Guns are as beloved in Texan culture as our cowboy history. Three-day gun shows draw huge crowds to our convention centers, shooting ranges are a regular date-night attraction, and concealed-carry laws allow licensed citizens to carry firearms everywhere from college campuses to State and National parks. During the aftermath of Hurricane Harvey, firearms were both practical and comforting for many Texans who were hit hardest by the storms. Rescue crews made up of volunteers armed themselves as they began their searches. Citizens used shotguns and rifles to keep looters from robbing them of supplies.

And it isn’t just civilians who should be considered when talking about Texas gun culture. Whether we’re discussing the Texas Revolution or the 30+ military and naval bases in the state, our military population and their firearms have been an integral part of Texas history since our founding.


Even I, an avid and outspoken firearm reformist, respect that guns have a place in my state’s history.

However, when mass shootings continue to happen — this time at a small church in Sutherland Springs, Texas — when do we admit that our obsession with guns needs to become an obsession with gun reform?

During Sunday mass on November 5th, a gunman and homegrown terrorist, Devin Patrick Kelley, opened fire on the congregation at the First Baptist Church in Sutherland Springs, a town southeast of San Antonio and three hours from my hometown of Houston. When the gunfire stopped, Kelley ran, leaving behind at least 26 casualties, including a pregnant woman and the 14-year-old daughter of the church’s pastor. The gunman was later found dead in his vehicle and investigators have yet to release clues regarding Kelley’s motives for the attack — but this is a scenario that has become all too familiar.

As soon as social media got word of yet another mass shooting, the same old arguments we have every time there is a mass shooting were revived. Politicians who refuse to push hard for gun reform offered the same thoughts and prayers as usual, with no tangible suggestions as to how we can prevent this in the future.

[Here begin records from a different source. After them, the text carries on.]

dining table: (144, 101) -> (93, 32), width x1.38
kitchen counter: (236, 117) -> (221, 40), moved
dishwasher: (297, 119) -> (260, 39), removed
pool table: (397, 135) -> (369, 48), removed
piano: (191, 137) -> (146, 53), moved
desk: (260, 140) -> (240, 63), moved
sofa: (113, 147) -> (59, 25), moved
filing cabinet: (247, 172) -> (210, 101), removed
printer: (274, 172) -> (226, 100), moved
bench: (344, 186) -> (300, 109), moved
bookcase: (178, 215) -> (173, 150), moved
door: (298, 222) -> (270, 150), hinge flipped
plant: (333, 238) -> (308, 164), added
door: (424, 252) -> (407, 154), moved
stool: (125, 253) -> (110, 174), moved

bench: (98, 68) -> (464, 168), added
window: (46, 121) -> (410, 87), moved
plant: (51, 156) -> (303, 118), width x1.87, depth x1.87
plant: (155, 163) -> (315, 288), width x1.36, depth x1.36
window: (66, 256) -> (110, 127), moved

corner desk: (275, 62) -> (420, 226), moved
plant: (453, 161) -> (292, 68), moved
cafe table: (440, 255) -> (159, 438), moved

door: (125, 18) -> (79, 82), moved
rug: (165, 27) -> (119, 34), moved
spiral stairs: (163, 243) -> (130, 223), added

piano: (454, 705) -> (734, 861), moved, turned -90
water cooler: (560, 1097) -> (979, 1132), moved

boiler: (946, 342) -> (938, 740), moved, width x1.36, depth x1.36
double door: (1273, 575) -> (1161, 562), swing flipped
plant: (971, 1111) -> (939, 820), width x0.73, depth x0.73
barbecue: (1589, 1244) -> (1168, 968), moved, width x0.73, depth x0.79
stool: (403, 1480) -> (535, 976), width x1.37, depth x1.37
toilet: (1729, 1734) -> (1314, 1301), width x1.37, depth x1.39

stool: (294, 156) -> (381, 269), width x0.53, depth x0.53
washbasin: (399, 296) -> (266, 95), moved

While addressing the tragedy, Texas Attorney General Ken Paxton even pushed the need for more citizens to participate in concealed-carry; Paxton thinks this will increase the chance of an armed hero preventing the next mass shooting. (In this instance, it’s important to note that concealed-carry regulations prevent carrying firearms inside places of worship.)

The NRA’s Twitter has so far been silent since the attack — yet, only days before, the account posted about the importance of the Second Amendment in the aftermath of last week’s attack in Manhattan. These reactions (or lack thereof) have been repeated so many times throughout our modern history of mass shootings in America. Their choice to not acknowledge the Texas shooting proves how necessary it is for us to loudly call for reform in the place of politicians’ lip service.

For me, knowing that this keeps happening — knowing that it happened so close to my home and inside such a sacred place — hurts. Truthfully, whether you are a citizen of Sutherland Springs or you heard the news from afar, knowing that this happened, that it keeps happening, and that it will very likely happen again is a sorrow that’s too hard to swallow.

I know that there isn’t anything I can do individually to change Texas’s gun culture; it will forever be a part of what my state stands for.

But by voicing my concerns and demanding change through my votes, I can at least amend that culture to include gun reform.

That’s the only way we can stop this from happening again.

One hundred and eighty one years after Texas’s most famous battle, we’re still saying “Remember the Alamo” as a rallying battle cry. Let’s allow the tragedy in Sutherland Springs (and all the mass shootings that have terrorized us) to leave just as lasting a mark and create the necessary legislation to help end these assaults once and for all.